Macy's and Univision severed ties with his brand, mattress maker Serta stopped licensing his name, NASCAR and the PGA booked events that used to be held at his Doral resort in Miami elsewhere, and the TV network that aired his Apprentice -- NBC -- ended its relationship with him.

Then Trump blamed "both sides" for violence at the neo-Nazi rally in Charlottesville, Va., in the summer of 2017, and more than a dozen charities and other organizations canceled galas and other parties at his Mar-a-Lago club in Florida. A hotel in the Soho section of Manhattan that had a licensing agreement to use his name took it off its building, following a decision by one in Toronto to do the same.

The revolt has extended to new Trump hotel ventures aimed at those who can't afford $450 or more to stay at his big-city hotels. Early last year, the Trump Organization announced the rollout of two chains -- one mid-priced, the other budget -- and said it had signed letters of intent for possible deals with more than 20 developers.

Today, only one deal, in Mississippi, has been announced. Hotel experts say potential partners don't want to deal with the controversy the Trump name brings.

"In today's politically charged environment, everyone is cautious," says Lee Hunter, CEO of consultancy Hunter Hotel Advisors in Atlanta. "You want as many guests staying with you as possible."

Trump's condos in New York have taken a hit, too.

An AP analysis of sales data from brokerage CityRealty shows prices per square foot have fallen in nine of the 11 Trump-branded buildings in Manhattan in the first 10 months this year after dropping last year, too. Since Trump has taken office, prices have fallen 9 percent on average and are now down to levels not seen in five years. In that time, Manhattan condos overall have risen 29 percent.

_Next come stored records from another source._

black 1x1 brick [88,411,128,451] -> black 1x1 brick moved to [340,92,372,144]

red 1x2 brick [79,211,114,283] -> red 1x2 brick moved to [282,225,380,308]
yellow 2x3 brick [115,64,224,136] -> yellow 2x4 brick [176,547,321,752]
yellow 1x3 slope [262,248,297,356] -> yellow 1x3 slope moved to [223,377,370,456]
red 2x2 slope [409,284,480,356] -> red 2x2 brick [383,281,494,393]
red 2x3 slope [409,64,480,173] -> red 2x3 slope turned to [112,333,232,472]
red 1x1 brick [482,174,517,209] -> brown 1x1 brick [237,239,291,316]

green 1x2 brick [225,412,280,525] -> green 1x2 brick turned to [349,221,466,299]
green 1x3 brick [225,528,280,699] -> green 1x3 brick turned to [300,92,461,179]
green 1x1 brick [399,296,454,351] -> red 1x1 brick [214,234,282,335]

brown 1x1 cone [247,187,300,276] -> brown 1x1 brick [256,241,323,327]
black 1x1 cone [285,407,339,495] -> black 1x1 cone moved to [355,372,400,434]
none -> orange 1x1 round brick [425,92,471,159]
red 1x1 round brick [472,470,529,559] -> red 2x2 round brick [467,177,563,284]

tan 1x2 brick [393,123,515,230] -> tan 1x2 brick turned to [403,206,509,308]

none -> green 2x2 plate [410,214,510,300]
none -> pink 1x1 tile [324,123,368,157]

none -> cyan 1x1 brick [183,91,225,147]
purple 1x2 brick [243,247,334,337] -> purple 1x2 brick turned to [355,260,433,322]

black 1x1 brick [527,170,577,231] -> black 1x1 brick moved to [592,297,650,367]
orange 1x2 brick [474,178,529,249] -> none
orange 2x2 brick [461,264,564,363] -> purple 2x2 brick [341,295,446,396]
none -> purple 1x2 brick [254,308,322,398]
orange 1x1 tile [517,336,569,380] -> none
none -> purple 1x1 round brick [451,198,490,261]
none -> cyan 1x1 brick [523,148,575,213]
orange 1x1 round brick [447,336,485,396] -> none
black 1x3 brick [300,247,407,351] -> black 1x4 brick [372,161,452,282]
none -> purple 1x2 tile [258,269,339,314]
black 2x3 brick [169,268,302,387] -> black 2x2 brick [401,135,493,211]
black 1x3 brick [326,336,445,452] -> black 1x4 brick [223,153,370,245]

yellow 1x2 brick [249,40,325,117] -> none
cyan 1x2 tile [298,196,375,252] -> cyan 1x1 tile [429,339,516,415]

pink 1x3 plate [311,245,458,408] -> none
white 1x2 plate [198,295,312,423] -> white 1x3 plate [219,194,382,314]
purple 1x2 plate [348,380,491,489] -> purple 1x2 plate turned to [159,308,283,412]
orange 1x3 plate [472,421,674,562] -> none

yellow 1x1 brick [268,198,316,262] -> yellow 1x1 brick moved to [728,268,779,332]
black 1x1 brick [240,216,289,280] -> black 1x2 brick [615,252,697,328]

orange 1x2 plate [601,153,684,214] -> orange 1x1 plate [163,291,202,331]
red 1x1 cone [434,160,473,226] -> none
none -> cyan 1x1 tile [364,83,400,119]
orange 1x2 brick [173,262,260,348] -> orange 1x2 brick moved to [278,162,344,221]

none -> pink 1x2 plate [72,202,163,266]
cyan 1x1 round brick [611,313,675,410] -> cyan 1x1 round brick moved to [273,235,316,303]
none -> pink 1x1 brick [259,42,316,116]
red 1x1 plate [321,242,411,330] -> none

CityRealty consultant Zach Gutierrez says Trump buildings are suffering partly because they look dated next to all the new luxury buildings that have gone up in recent years. But he adds that it doesn't help that some apartment hunters won't even consider a Trump building now.

"His politics are definitely alienating people," Gutierrez says.

Ivanka Trump's business has been hit by the political backlash, too.

The president's daughter shut down her company making dresses, shoes, handbags and other accessories in July after boycotts against her brand and after retailers such as Saks Fifth Avenue and Nordstrom decided to drop her line, the latter specifically citing weak sales. Her company said at the time that business was strong and that the shutdown was triggered by Ivanka's desire to focus more on her work as a White House adviser.

Ivanka's brother Eric Trump is similarly optimistic about his father's 17 golf resorts around the world, telling the AP earlier this year that the clubs are doing "spectacularly."

The few public numbers available suggest otherwise.

Financial reports released by the British and Irish governments in October show two Scottish resorts and one in Ireland lost millions last year, the fourth year in a row of losses. Revenue at his public course in the Bronx fell 9 percent in the first six months of this year, on top of a 7 percent drop for all of last year. Revenue from his Doral golf resort in Miami, which generates the bulk of Trump's golf revenue, is estimated by Forbes magazine to have plunged 26 percent last year.